-------- PROVIDED INFORMATION --------

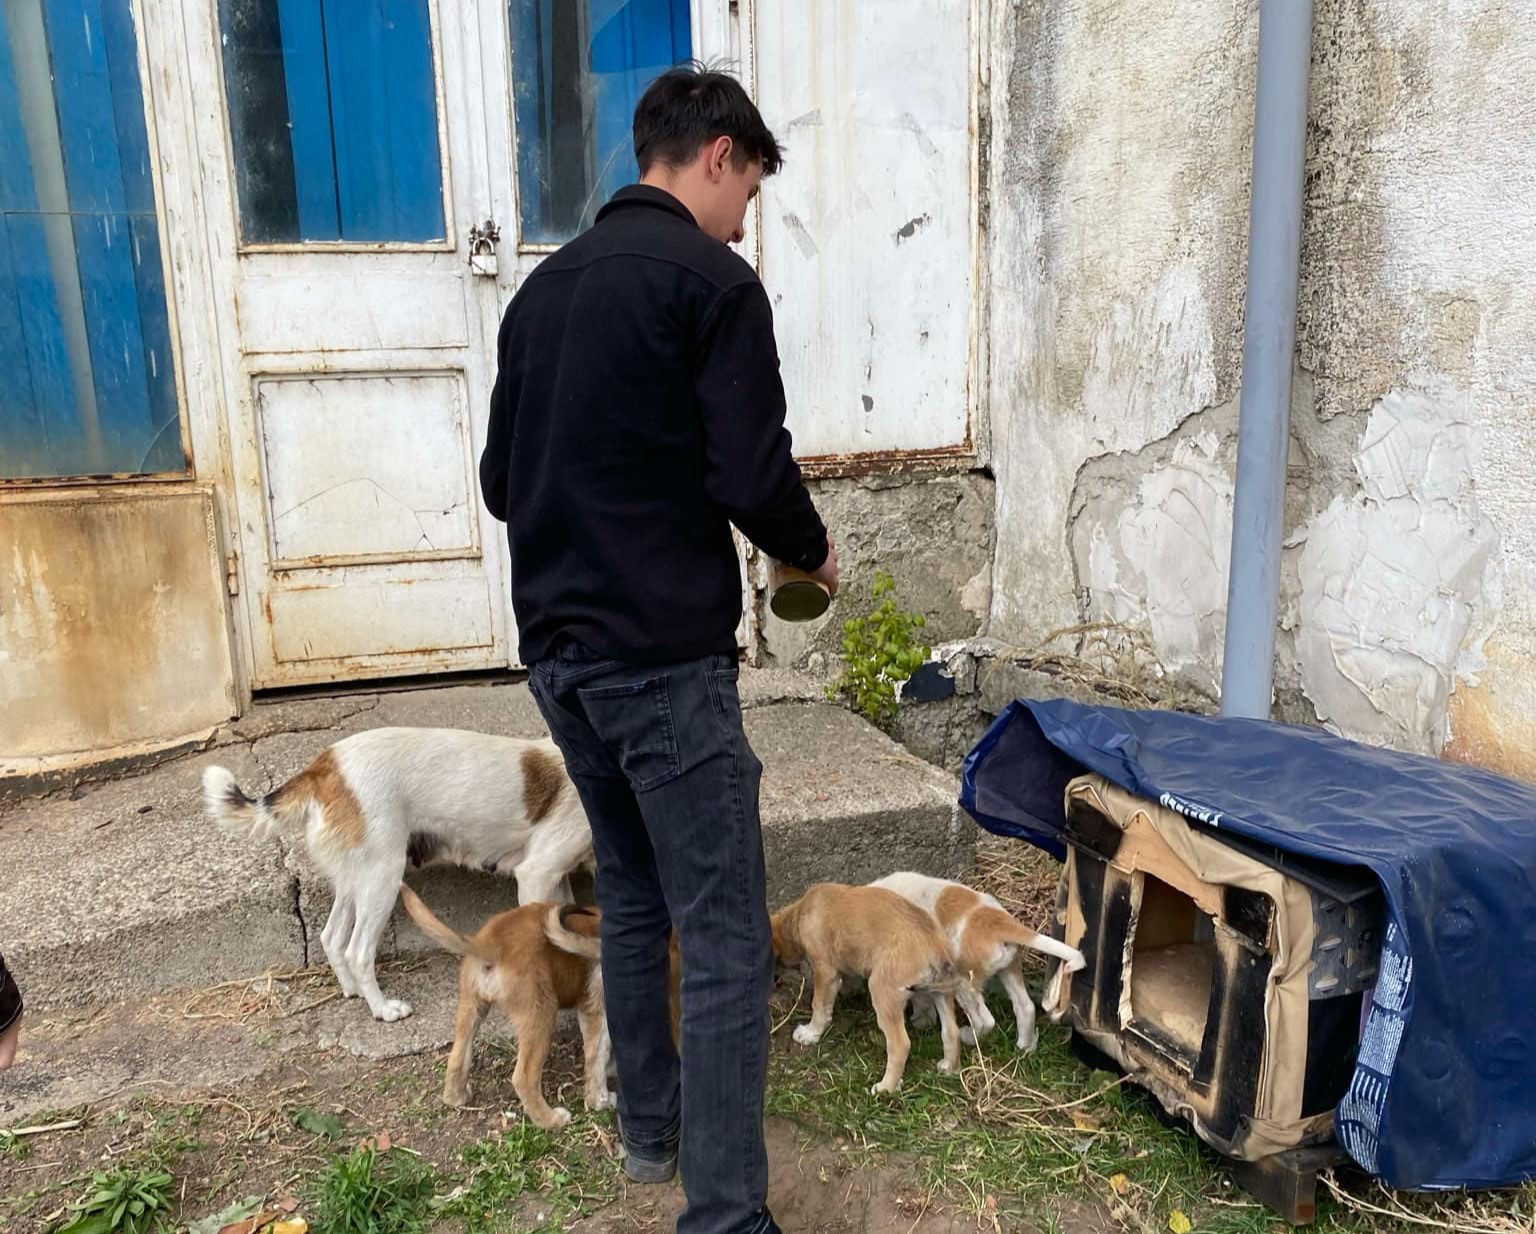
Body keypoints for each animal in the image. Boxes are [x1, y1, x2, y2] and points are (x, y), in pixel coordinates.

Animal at [202, 727, 594, 1022]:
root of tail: (325, 765)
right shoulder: (536, 873)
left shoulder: (555, 877)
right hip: (383, 879)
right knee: (358, 951)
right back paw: (382, 1009)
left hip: (357, 879)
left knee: (331, 937)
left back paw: (352, 991)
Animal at [400, 887, 611, 1128]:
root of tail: (492, 941)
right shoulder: (596, 1010)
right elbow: (597, 1059)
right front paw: (601, 1100)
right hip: (540, 1013)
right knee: (524, 1077)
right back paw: (550, 1120)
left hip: (471, 1007)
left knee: (456, 1058)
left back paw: (457, 1097)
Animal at [770, 882, 963, 1094]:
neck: (800, 913)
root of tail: (935, 946)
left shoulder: (824, 970)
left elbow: (819, 1006)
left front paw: (810, 1033)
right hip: (940, 993)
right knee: (951, 1031)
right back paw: (949, 1067)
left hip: (883, 991)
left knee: (900, 1044)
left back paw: (886, 1087)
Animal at [871, 872, 1086, 1053]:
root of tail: (999, 922)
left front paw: (921, 1020)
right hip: (1009, 968)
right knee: (1026, 1007)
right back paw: (1025, 1048)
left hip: (963, 982)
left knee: (985, 1021)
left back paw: (968, 1036)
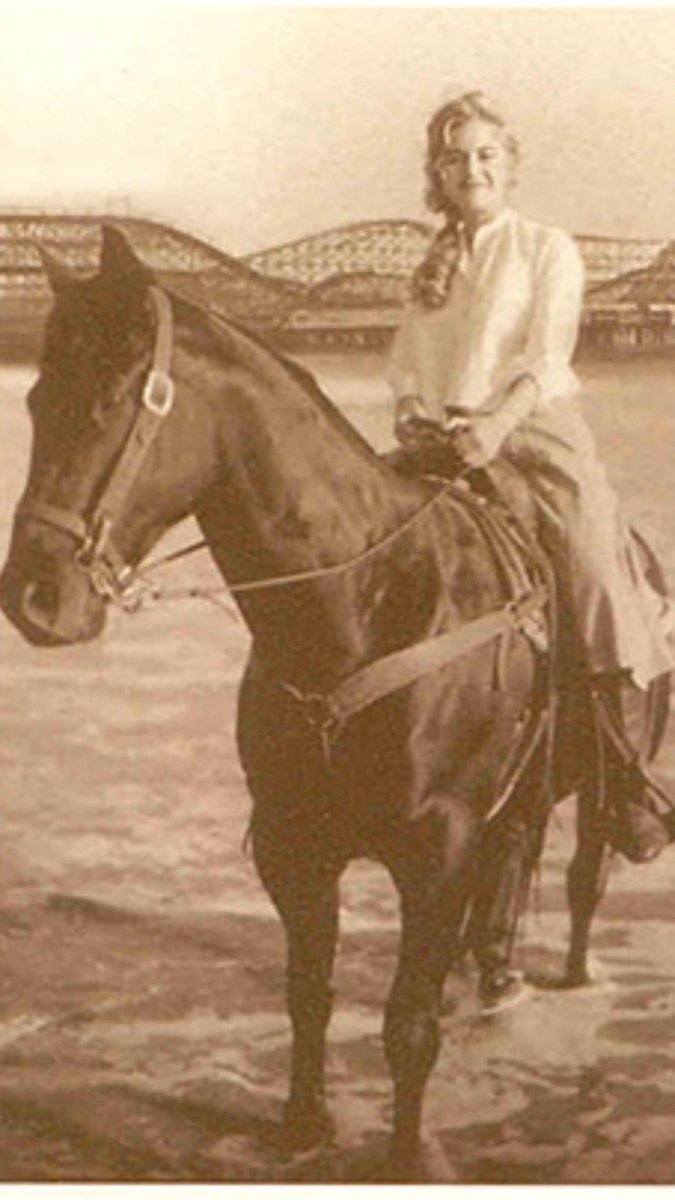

--------

> ACTIVITY
Copy each line of the data above that holds "shoulder".

> EXERCISE RESPONSE
right shoulder: (536, 873)
left shoulder: (555, 877)
right shoulder: (596, 1010)
left shoulder: (824, 970)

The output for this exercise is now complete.